- **WHAT THE TASK ASKS**
Retype the following data exactly, but leave its pictures out.

# # # # # # #

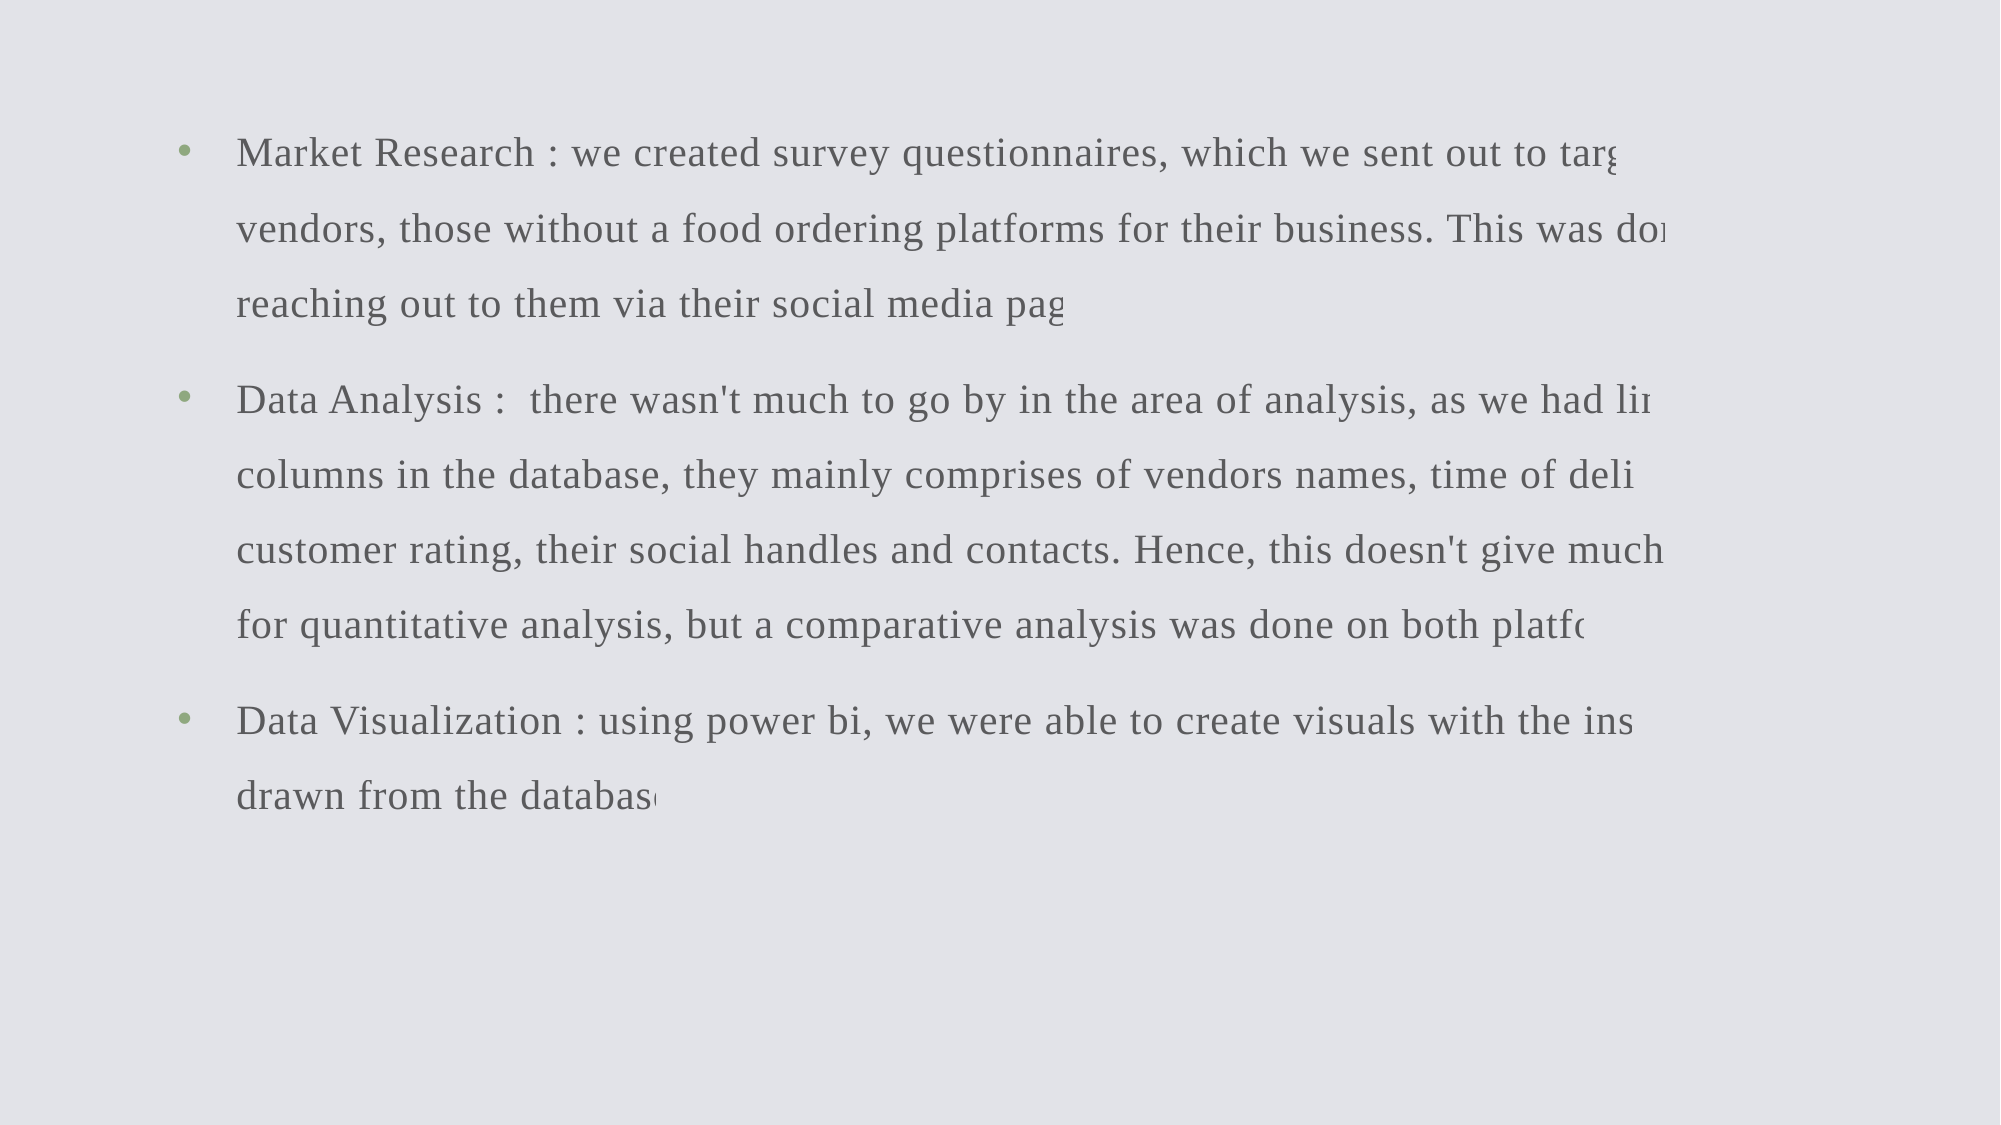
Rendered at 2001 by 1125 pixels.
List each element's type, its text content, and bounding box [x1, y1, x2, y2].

list Market Research : we created survey questionnaires, which we sent out to targeted vendors, those without a food ordering platforms for their business. This was done by reaching out to them via their social media pages. Data Analysis : there wasn't much to go by in the area of analysis, as we had limited columns in the database, they mainly comprises of vendors names, time of delivery, customer rating, their social handles and contacts. Hence, this doesn't give much room for quantitative analysis, but a comparative analysis was done on both platforms. Data Visualization : using power bi, we were able to create visuals with the insights drawn from the database. [162, 92, 1838, 940]
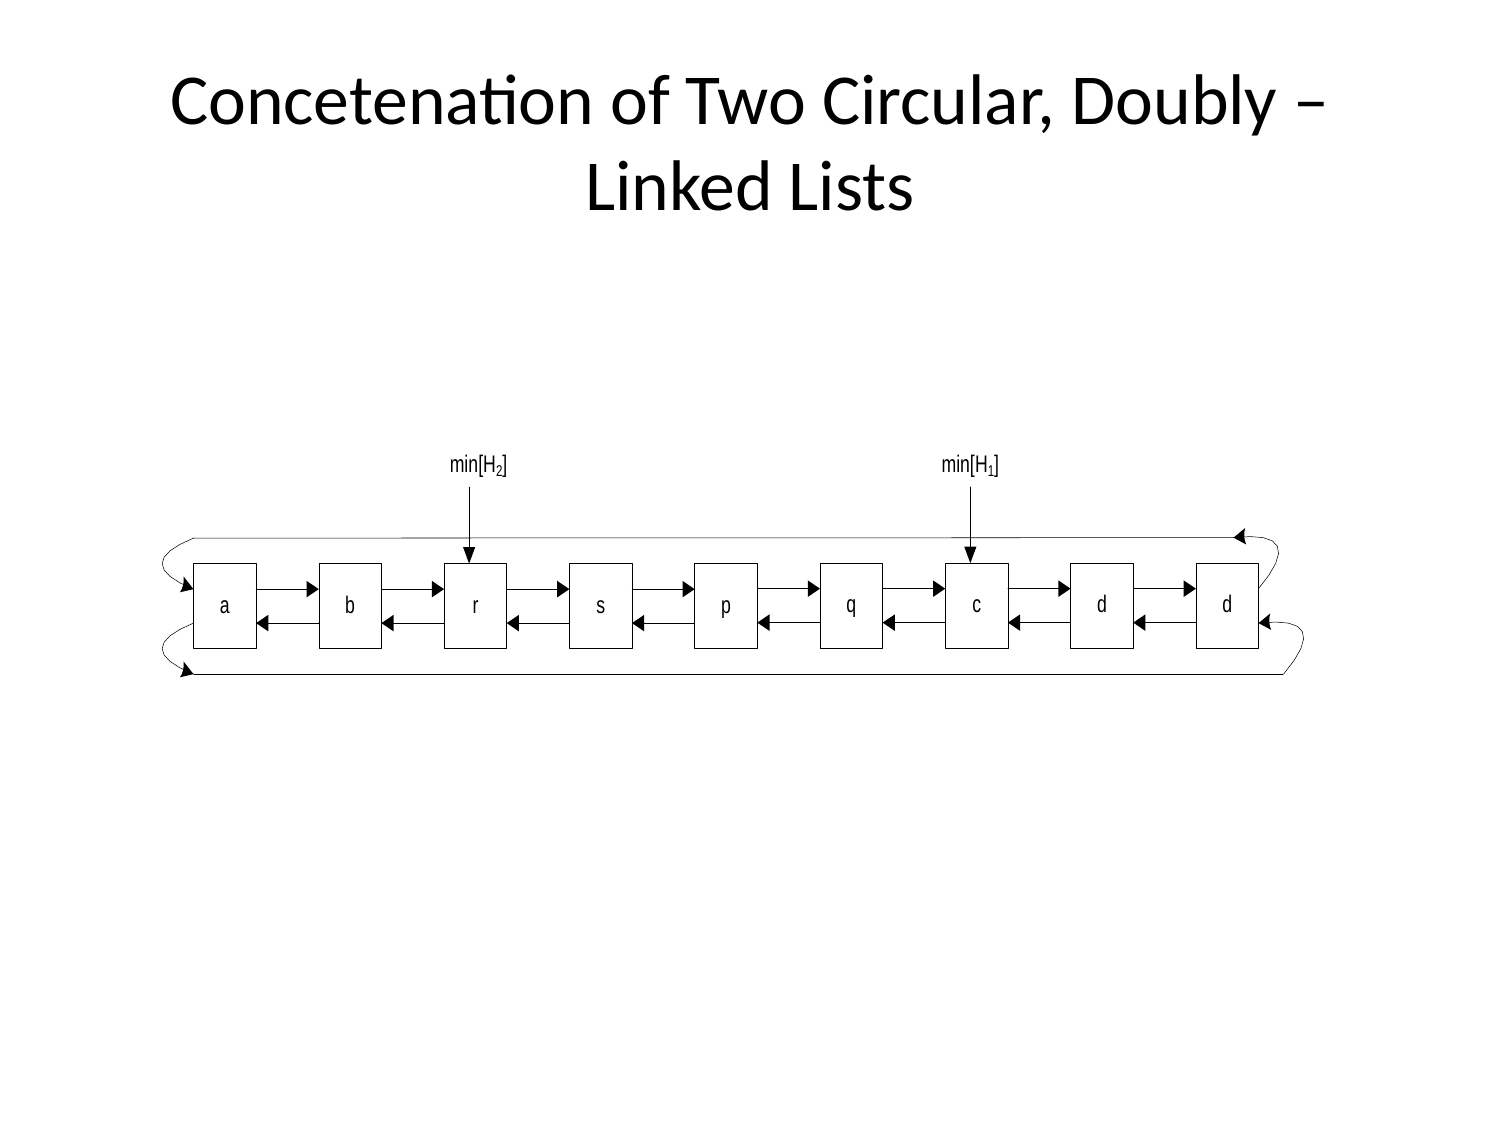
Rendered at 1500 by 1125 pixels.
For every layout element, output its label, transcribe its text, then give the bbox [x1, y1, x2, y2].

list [159, 443, 1306, 681]
title Concetenation of Two Circular, Doubly – Linked Lists [75, 45, 1425, 233]
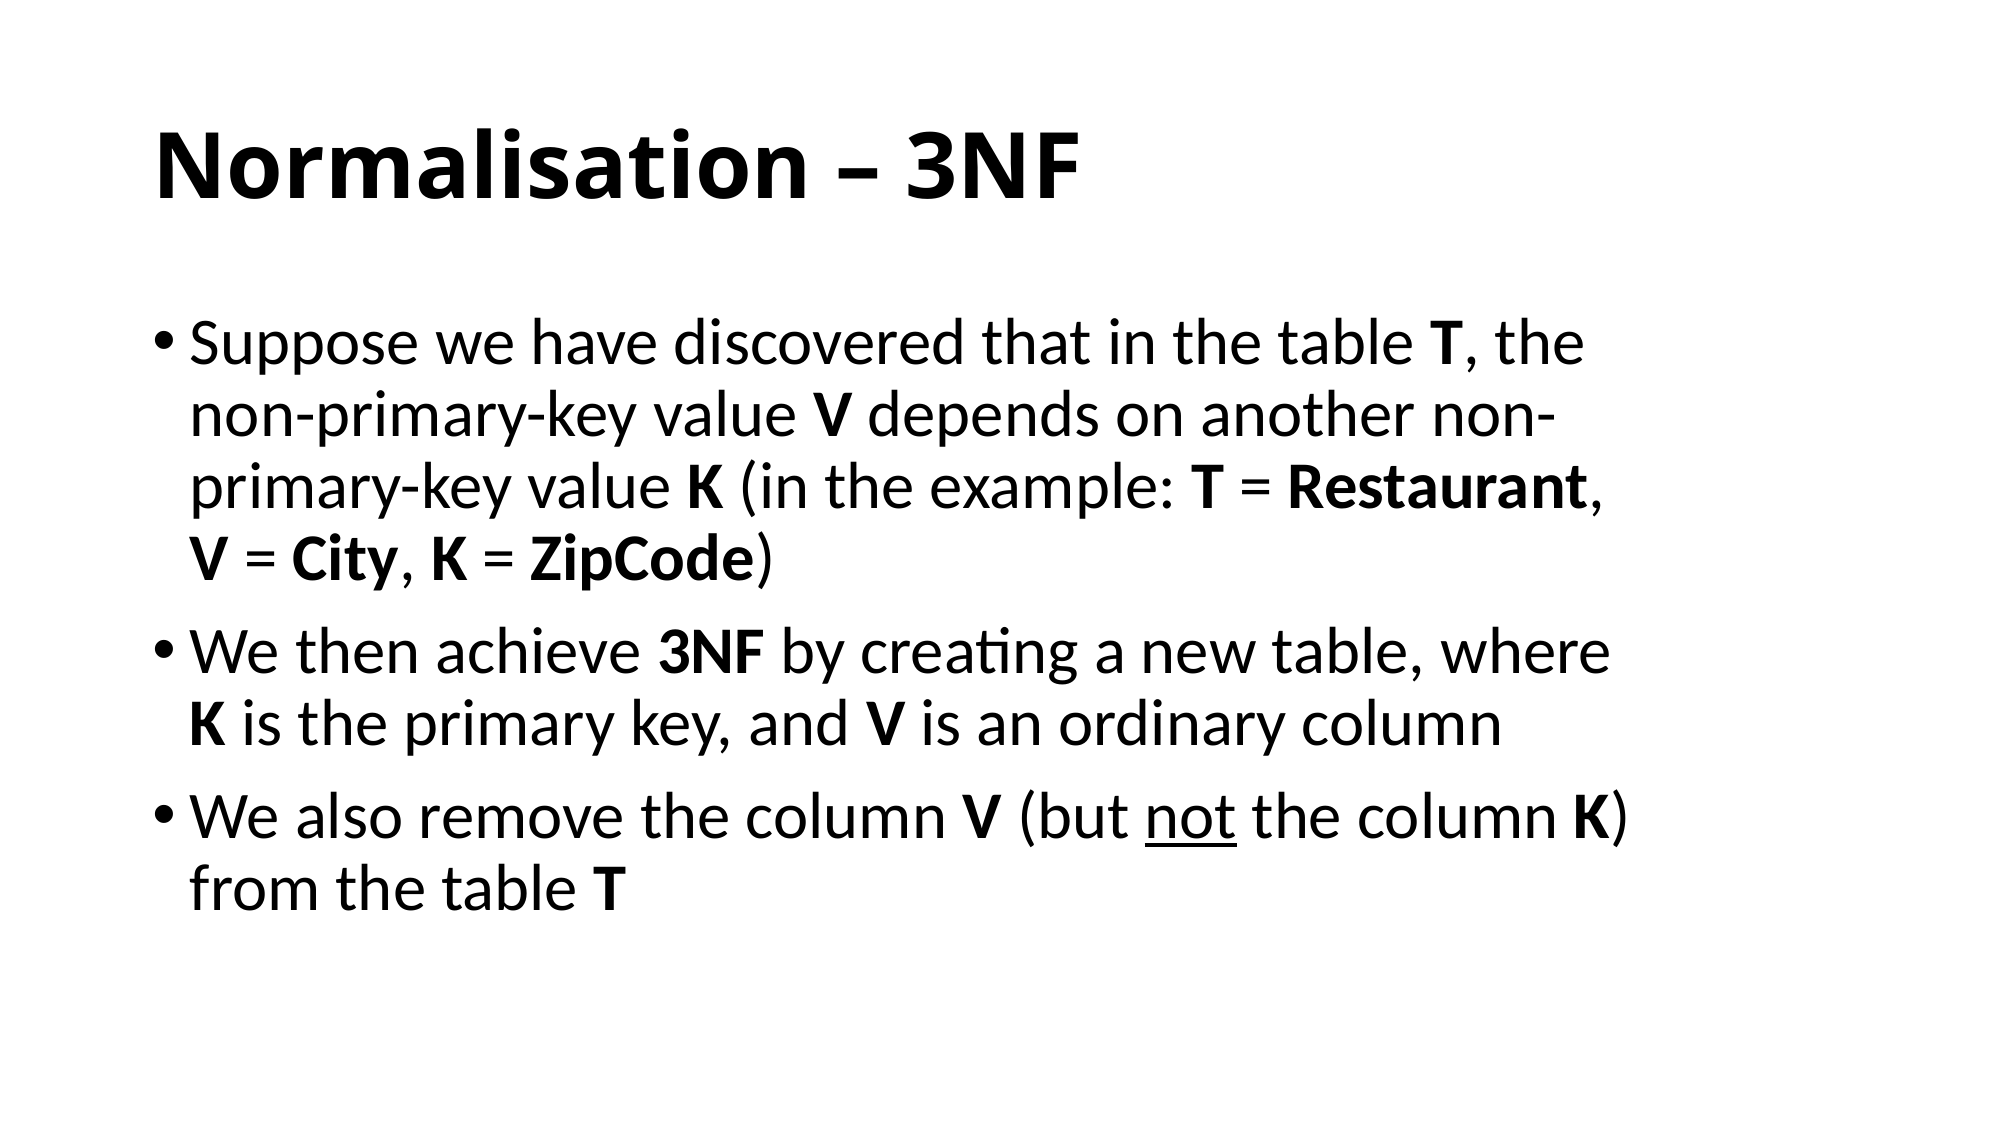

# # # # # # #

- **WORKED SOLUTION**
Rendered at 2001 by 1125 pixels.
List each element's type, its text content, and bounding box [x1, y1, x2, y2].

list Market Research : we created survey questionnaires, which we sent out to targeted vendors, those without a food ordering platforms for their business. This was done by reaching out to them via their social media pages. Data Analysis : there wasn't much to go by in the area of analysis, as we had limited columns in the database, they mainly comprises of vendors names, time of delivery, customer rating, their social handles and contacts. Hence, this doesn't give much room for quantitative analysis, but a comparative analysis was done on both platforms. Data Visualization : using power bi, we were able to create visuals with the insights drawn from the database. [162, 92, 1838, 940]
Rendered at 1500 by 1125 pixels.
For every layout element, output its label, transcribe its text, then give the bbox [x1, y1, x2, y2].

list [159, 443, 1306, 681]
title Concetenation of Two Circular, Doubly – Linked Lists [75, 45, 1425, 233]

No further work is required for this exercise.